- WHAT THE EXERCISE ASKS -
Give back exactly the lines of the material below that start at the line containing "left elbow: (695, 453, -7)" and end at the line containing "left elbow: (509, 396, 4)", and no others.

※

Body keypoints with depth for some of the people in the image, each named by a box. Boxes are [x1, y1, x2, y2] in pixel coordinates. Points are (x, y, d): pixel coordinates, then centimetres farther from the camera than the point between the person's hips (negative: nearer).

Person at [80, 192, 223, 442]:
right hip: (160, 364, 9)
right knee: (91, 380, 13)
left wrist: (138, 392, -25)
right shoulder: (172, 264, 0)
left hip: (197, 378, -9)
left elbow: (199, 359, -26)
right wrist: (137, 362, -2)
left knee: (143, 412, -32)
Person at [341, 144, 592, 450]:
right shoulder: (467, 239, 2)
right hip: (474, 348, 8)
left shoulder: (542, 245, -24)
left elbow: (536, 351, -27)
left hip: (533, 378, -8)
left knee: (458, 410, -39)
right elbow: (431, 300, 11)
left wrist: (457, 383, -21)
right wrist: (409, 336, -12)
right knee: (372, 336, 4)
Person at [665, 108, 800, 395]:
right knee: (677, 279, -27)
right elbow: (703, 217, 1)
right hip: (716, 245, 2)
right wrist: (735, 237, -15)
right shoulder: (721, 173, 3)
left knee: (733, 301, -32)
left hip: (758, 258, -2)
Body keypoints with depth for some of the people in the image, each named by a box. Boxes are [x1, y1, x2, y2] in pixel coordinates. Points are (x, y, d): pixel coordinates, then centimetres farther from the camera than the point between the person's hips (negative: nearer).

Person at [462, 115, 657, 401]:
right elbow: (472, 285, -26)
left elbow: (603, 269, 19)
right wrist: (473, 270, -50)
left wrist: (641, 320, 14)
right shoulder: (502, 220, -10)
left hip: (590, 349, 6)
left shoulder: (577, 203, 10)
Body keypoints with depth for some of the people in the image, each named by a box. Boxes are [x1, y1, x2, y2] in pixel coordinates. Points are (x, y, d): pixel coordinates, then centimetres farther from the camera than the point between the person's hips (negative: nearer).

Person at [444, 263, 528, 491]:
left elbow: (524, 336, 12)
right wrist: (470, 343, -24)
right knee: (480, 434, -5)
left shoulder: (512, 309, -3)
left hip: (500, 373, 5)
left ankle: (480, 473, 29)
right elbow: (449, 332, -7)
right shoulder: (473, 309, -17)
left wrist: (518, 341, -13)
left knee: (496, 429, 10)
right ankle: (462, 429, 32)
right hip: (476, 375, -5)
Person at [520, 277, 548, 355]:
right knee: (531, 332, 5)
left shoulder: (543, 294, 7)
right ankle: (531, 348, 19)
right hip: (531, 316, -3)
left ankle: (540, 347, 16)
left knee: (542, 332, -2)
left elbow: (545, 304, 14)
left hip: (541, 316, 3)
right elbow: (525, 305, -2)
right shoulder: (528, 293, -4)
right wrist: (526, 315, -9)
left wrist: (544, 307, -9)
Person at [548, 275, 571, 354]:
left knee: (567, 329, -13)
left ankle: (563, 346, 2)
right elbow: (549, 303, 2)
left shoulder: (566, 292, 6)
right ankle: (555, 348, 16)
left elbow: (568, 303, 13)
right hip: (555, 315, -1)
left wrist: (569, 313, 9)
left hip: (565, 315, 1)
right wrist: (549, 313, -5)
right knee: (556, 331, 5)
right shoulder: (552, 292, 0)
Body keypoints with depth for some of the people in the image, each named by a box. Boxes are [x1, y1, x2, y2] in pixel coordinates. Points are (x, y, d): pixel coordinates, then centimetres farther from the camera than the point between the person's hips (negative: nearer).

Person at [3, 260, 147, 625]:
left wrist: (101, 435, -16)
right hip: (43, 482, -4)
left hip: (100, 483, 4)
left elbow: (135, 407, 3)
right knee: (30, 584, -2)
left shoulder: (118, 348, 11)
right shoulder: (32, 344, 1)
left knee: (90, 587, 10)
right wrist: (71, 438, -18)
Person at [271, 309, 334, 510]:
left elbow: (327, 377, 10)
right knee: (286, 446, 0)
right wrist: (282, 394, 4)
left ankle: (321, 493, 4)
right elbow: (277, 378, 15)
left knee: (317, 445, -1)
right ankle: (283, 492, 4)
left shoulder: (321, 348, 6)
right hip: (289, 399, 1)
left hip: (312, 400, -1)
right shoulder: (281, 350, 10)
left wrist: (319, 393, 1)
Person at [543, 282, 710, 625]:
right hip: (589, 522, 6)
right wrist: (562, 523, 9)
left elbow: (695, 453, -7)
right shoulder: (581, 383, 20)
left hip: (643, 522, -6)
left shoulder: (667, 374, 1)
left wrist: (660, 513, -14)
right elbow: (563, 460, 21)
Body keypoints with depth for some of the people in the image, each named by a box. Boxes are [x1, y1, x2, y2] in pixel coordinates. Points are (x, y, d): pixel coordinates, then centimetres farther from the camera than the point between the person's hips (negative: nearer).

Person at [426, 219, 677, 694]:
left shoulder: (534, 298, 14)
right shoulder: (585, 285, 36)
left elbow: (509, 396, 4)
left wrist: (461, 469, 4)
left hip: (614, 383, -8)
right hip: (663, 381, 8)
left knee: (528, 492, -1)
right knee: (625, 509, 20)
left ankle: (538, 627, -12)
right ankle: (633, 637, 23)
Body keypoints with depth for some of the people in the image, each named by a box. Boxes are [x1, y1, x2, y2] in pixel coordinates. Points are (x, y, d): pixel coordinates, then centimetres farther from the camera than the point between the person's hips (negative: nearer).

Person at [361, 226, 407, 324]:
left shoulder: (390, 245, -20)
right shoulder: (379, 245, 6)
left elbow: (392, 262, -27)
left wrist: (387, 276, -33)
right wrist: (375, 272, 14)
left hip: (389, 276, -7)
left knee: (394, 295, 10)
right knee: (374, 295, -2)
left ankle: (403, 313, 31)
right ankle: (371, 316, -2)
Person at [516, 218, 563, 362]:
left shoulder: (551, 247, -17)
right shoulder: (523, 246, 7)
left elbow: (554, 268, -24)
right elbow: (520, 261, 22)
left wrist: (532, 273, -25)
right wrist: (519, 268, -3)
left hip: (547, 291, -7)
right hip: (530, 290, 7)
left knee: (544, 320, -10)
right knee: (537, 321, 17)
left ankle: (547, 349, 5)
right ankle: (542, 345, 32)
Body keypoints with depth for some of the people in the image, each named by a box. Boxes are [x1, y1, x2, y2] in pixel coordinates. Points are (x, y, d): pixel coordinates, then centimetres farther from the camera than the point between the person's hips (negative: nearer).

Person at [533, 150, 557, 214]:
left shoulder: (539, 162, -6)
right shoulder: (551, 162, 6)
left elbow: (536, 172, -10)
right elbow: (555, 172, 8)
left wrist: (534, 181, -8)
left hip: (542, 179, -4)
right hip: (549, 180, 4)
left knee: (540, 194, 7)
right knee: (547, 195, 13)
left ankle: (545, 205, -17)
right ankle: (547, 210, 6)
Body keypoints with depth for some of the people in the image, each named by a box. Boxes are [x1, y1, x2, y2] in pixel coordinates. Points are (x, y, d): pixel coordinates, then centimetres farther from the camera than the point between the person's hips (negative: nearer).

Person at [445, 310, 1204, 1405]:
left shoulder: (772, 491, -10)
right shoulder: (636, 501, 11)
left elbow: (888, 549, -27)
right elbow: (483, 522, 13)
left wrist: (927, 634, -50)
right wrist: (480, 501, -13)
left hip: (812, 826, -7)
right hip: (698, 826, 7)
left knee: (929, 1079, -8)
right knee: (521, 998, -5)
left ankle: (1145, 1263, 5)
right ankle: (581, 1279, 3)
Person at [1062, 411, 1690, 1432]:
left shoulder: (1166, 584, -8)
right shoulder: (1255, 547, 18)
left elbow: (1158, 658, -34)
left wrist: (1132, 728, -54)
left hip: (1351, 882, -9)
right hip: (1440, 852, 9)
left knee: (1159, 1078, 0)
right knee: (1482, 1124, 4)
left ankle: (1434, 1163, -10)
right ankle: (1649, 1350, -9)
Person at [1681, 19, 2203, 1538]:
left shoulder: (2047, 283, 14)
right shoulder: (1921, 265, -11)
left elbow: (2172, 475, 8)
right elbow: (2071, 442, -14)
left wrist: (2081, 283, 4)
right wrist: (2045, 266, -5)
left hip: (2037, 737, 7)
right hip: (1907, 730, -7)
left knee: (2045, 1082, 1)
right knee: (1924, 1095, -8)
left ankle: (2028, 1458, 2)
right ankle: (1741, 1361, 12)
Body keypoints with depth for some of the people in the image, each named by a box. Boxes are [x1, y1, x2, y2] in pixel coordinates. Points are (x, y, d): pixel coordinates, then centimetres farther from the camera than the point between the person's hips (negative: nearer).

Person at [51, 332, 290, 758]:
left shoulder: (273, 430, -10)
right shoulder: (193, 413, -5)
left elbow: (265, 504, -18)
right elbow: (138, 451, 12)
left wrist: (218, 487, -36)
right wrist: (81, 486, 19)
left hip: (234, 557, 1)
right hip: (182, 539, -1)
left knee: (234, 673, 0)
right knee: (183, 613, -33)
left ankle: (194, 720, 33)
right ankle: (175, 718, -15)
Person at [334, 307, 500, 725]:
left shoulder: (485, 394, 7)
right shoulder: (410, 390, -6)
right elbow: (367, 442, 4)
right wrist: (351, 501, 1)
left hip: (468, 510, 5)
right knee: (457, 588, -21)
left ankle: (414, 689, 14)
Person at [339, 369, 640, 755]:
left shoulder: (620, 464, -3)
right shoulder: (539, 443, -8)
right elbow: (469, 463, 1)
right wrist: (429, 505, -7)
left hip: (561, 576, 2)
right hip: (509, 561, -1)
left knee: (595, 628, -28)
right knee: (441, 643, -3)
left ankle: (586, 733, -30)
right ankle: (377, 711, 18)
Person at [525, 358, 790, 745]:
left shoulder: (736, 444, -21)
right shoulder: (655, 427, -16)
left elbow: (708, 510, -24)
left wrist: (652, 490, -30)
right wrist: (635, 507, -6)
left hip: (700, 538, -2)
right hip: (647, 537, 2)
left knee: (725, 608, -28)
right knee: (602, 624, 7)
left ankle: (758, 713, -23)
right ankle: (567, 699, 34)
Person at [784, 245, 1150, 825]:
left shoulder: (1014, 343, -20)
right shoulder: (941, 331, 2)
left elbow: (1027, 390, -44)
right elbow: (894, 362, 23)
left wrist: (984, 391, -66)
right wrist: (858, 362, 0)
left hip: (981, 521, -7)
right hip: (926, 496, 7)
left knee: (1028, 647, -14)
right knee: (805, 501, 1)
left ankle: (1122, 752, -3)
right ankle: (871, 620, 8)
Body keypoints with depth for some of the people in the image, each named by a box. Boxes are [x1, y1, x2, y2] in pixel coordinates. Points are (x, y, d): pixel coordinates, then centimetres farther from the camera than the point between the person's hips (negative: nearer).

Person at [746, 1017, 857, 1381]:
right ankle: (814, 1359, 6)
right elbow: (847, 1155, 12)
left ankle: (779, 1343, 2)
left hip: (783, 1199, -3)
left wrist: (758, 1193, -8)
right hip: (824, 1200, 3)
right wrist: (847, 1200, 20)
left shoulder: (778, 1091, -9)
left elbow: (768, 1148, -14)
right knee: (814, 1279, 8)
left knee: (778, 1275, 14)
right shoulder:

※

- REPLY -
left elbow: (695, 453, -7)
right shoulder: (581, 383, 20)
left hip: (643, 522, -6)
left shoulder: (667, 374, 1)
left wrist: (660, 513, -14)
right elbow: (563, 460, 21)
Body keypoints with depth for some of the people in the image, each named by a box. Boxes are [x1, y1, x2, y2] in pixel coordinates. Points are (x, y, d): pixel coordinates, then centimetres farther from the camera than the point between the person's hips (negative: nearer).

Person at [426, 219, 677, 694]:
left shoulder: (534, 298, 14)
right shoulder: (585, 285, 36)
left elbow: (509, 396, 4)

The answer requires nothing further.